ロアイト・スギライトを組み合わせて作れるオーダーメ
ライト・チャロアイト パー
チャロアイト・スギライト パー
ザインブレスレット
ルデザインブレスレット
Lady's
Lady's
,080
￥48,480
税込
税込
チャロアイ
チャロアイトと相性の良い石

# # # # # # #

Work to be completed — Working from the material above, reproduce it in full and unchanged.

Exercise result —
ロアイト・スギライトを組み合わせて作れるオーダーメ
ライト・チャロアイト パー
チャロアイト・スギライト パー
ザインブレスレット
ルデザインブレスレット
Lady's
Lady's
,080
￥48,480
税込
税込
チャロアイ
チャロアイトと相性の良い石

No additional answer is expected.